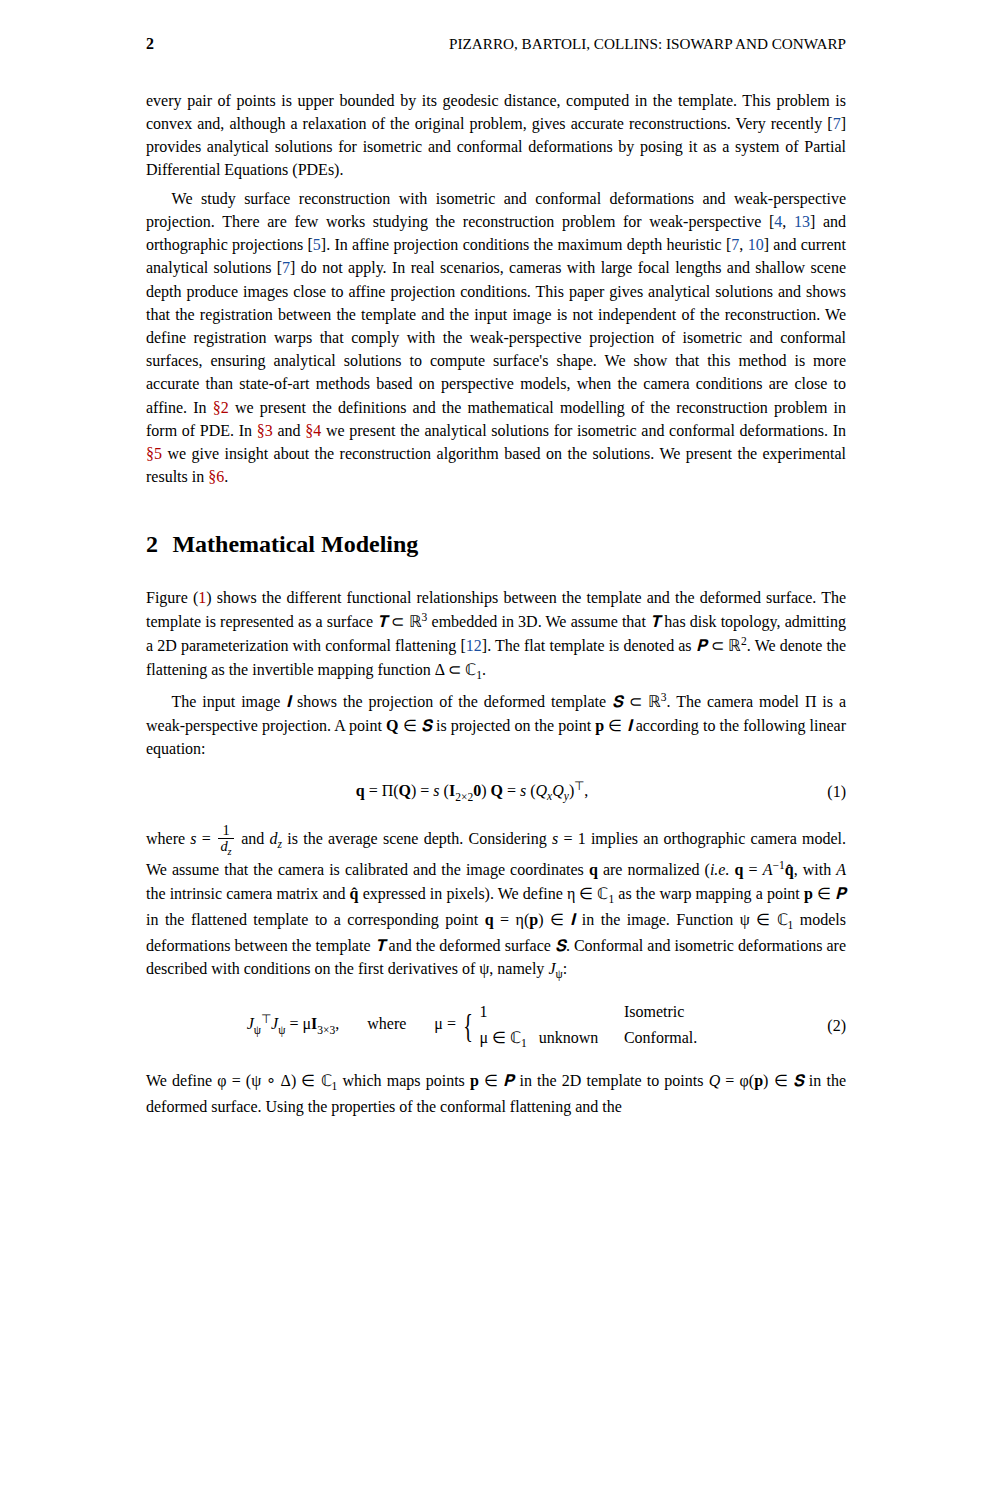2 PIZARRO, BARTOLI, COLLINS: ISOWARP AND CONWARP
every pair of points is upper bounded by its geodesic distance, computed in the template. This problem is convex and, although a relaxation of the original problem, gives accurate reconstructions. Very recently [7] provides analytical solutions for isometric and conformal deformations by posing it as a system of Partial Differential Equations (PDEs).
We study surface reconstruction with isometric and conformal deformations and weak-perspective projection. There are few works studying the reconstruction problem for weak-perspective [4, 13] and orthographic projections [5]. In affine projection conditions the maximum depth heuristic [7, 10] and current analytical solutions [7] do not apply. In real scenarios, cameras with large focal lengths and shallow scene depth produce images close to affine projection conditions. This paper gives analytical solutions and shows that the registration between the template and the input image is not independent of the reconstruction. We define registration warps that comply with the weak-perspective projection of isometric and conformal surfaces, ensuring analytical solutions to compute surface's shape. We show that this method is more accurate than state-of-art methods based on perspective models, when the camera conditions are close to affine. In §2 we present the definitions and the mathematical modelling of the reconstruction problem in form of PDE. In §3 and §4 we present the analytical solutions for isometric and conformal deformations. In §5 we give insight about the reconstruction algorithm based on the solutions. We present the experimental results in §6.
2 Mathematical Modeling
Figure (1) shows the different functional relationships between the template and the deformed surface. The template is represented as a surface 𝐓 ⊂ ℝ3 embedded in 3D. We assume that 𝐓 has disk topology, admitting a 2D parameterization with conformal flattening [12]. The flat template is denoted as 𝐏 ⊂ ℝ2. We denote the flattening as the invertible mapping function Δ ⊂ ℂ1.
The input image 𝐈 shows the projection of the deformed template 𝐒 ⊂ ℝ3. The camera model Π is a weak-perspective projection. A point Q ∈ 𝐒 is projected on the point p ∈ 𝐈 according to the following linear equation:
q = Π(Q) = s (I2×20) Q = s (QxQy)⊤, (1)
where s = 1 dz and dz is the average scene depth. Considering s = 1 implies an orthographic camera model. We assume that the camera is calibrated and the image coordinates q are normalized (i.e. q = A−1q̂, with A the intrinsic camera matrix and q̂ expressed in pixels). We define η ∈ ℂ1 as the warp mapping a point p ∈ 𝐏 in the flattened template to a corresponding point q = η(p) ∈ 𝐈 in the image. Function ψ ∈ ℂ1 models deformations between the template 𝐓 and the deformed surface 𝐒. Conformal and isometric deformations are described with conditions on the first derivatives of ψ, namely Jψ:
Jψ⊤Jψ = μI3×3, where μ = { 1 Isometric μ ∈ ℂ1 unknown Conformal. (2)
We define φ = (ψ ∘ Δ) ∈ ℂ1 which maps points p ∈ 𝐏 in the 2D template to points Q = φ(p) ∈ 𝐒 in the deformed surface. Using the properties of the conformal flattening and the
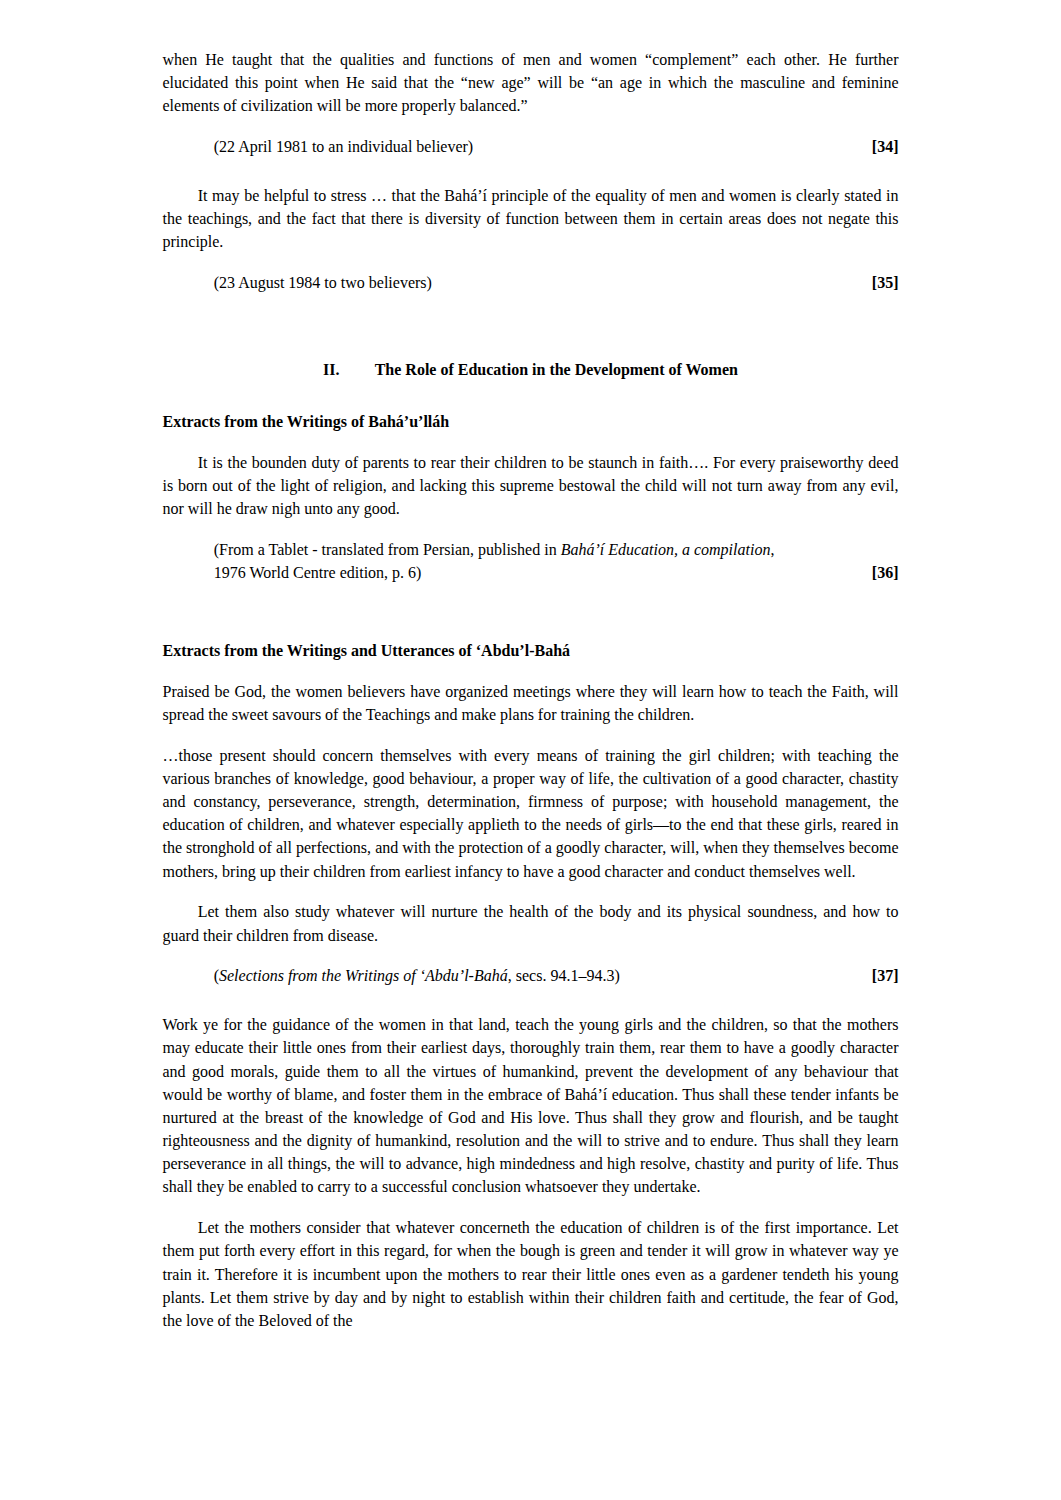when He taught that the qualities and functions of men and women “complement” each other. He further elucidated this point when He said that the “new age” will be “an age in which the masculine and feminine elements of civilization will be more properly balanced.”
(22 April 1981 to an individual believer) [34]
It may be helpful to stress … that the Bahá’í principle of the equality of men and women is clearly stated in the teachings, and the fact that there is diversity of function between them in certain areas does not negate this principle.
(23 August 1984 to two believers) [35]
II. The Role of Education in the Development of Women
Extracts from the Writings of Bahá’u’lláh
It is the bounden duty of parents to rear their children to be staunch in faith…. For every praiseworthy deed is born out of the light of religion, and lacking this supreme bestowal the child will not turn away from any evil, nor will he draw nigh unto any good.
(From a Tablet - translated from Persian, published in Bahá’í Education, a compilation,
1976 World Centre edition, p. 6) [36]
Extracts from the Writings and Utterances of ‘Abdu’l-Bahá
Praised be God, the women believers have organized meetings where they will learn how to teach the Faith, will spread the sweet savours of the Teachings and make plans for training the children.
…those present should concern themselves with every means of training the girl children; with teaching the various branches of knowledge, good behaviour, a proper way of life, the cultivation of a good character, chastity and constancy, perseverance, strength, determination, firmness of purpose; with household management, the education of children, and whatever especially applieth to the needs of girls—to the end that these girls, reared in the stronghold of all perfections, and with the protection of a goodly character, will, when they themselves become mothers, bring up their children from earliest infancy to have a good character and conduct themselves well.
Let them also study whatever will nurture the health of the body and its physical soundness, and how to guard their children from disease.
(Selections from the Writings of ‘Abdu’l-Bahá, secs. 94.1–94.3) [37]
Work ye for the guidance of the women in that land, teach the young girls and the children, so that the mothers may educate their little ones from their earliest days, thoroughly train them, rear them to have a goodly character and good morals, guide them to all the virtues of humankind, prevent the development of any behaviour that would be worthy of blame, and foster them in the embrace of Bahá’í education. Thus shall these tender infants be nurtured at the breast of the knowledge of God and His love. Thus shall they grow and flourish, and be taught righteousness and the dignity of humankind, resolution and the will to strive and to endure. Thus shall they learn perseverance in all things, the will to advance, high mindedness and high resolve, chastity and purity of life. Thus shall they be enabled to carry to a successful conclusion whatsoever they undertake.
Let the mothers consider that whatever concerneth the education of children is of the first importance. Let them put forth every effort in this regard, for when the bough is green and tender it will grow in whatever way ye train it. Therefore it is incumbent upon the mothers to rear their little ones even as a gardener tendeth his young plants. Let them strive by day and by night to establish within their children faith and certitude, the fear of God, the love of the Beloved of the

----------------------------------------

> _Task description_
If a line in the records includes the string "Abdu", copy it.

> _Response_
Extracts from the Writings and Utterances of ‘Abdu’l-Bahá
(Selections from the Writings of ‘Abdu’l-Bahá, secs. 94.1–94.3) [37]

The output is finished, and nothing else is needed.